=== Begin Enclosure ===
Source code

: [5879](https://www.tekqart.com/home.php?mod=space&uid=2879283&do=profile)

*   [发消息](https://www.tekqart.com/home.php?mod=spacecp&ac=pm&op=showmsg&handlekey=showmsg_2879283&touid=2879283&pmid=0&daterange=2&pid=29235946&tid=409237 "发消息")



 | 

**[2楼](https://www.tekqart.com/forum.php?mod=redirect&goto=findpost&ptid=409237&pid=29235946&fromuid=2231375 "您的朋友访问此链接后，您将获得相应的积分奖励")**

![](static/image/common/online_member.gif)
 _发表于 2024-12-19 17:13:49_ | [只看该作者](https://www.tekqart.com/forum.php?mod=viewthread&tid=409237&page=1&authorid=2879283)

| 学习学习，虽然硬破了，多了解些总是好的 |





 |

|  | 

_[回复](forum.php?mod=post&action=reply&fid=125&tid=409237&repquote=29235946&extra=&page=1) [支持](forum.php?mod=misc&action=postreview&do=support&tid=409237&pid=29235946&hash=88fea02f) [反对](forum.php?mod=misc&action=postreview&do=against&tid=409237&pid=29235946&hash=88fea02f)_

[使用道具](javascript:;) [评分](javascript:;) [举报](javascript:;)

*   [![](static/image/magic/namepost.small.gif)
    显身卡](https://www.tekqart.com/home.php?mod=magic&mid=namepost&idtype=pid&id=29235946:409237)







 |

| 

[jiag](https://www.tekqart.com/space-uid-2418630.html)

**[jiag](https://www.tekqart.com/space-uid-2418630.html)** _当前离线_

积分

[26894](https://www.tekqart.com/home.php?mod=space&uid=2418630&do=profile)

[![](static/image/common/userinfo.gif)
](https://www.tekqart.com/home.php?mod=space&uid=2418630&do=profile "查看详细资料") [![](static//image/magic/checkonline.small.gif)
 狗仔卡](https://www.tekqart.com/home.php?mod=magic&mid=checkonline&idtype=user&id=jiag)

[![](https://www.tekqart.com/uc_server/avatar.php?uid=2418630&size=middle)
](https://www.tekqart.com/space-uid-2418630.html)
=== End Enclosure ===
### Task to carry out
Give the listing again, word for word.

### Expected answer
Source code

: [5879](https://www.tekqart.com/home.php?mod=space&uid=2879283&do=profile)

*   [发消息](https://www.tekqart.com/home.php?mod=spacecp&ac=pm&op=showmsg&handlekey=showmsg_2879283&touid=2879283&pmid=0&daterange=2&pid=29235946&tid=409237 "发消息")



 | 

**[2楼](https://www.tekqart.com/forum.php?mod=redirect&goto=findpost&ptid=409237&pid=29235946&fromuid=2231375 "您的朋友访问此链接后，您将获得相应的积分奖励")**

![](static/image/common/online_member.gif)
 _发表于 2024-12-19 17:13:49_ | [只看该作者](https://www.tekqart.com/forum.php?mod=viewthread&tid=409237&page=1&authorid=2879283)

| 学习学习，虽然硬破了，多了解些总是好的 |





 |

|  | 

_[回复](forum.php?mod=post&action=reply&fid=125&tid=409237&repquote=29235946&extra=&page=1) [支持](forum.php?mod=misc&action=postreview&do=support&tid=409237&pid=29235946&hash=88fea02f) [反对](forum.php?mod=misc&action=postreview&do=against&tid=409237&pid=29235946&hash=88fea02f)_

[使用道具](javascript:;) [评分](javascript:;) [举报](javascript:;)

*   [![](static/image/magic/namepost.small.gif)
    显身卡](https://www.tekqart.com/home.php?mod=magic&mid=namepost&idtype=pid&id=29235946:409237)







 |

| 

[jiag](https://www.tekqart.com/space-uid-2418630.html)

**[jiag](https://www.tekqart.com/space-uid-2418630.html)** _当前离线_

积分

[26894](https://www.tekqart.com/home.php?mod=space&uid=2418630&do=profile)

[![](static/image/common/userinfo.gif)
](https://www.tekqart.com/home.php?mod=space&uid=2418630&do=profile "查看详细资料") [![](static//image/magic/checkonline.small.gif)
 狗仔卡](https://www.tekqart.com/home.php?mod=magic&mid=checkonline&idtype=user&id=jiag)

[![](https://www.tekqart.com/uc_server/avatar.php?uid=2418630&size=middle)
](https://www.tekqart.com/space-uid-2418630.html)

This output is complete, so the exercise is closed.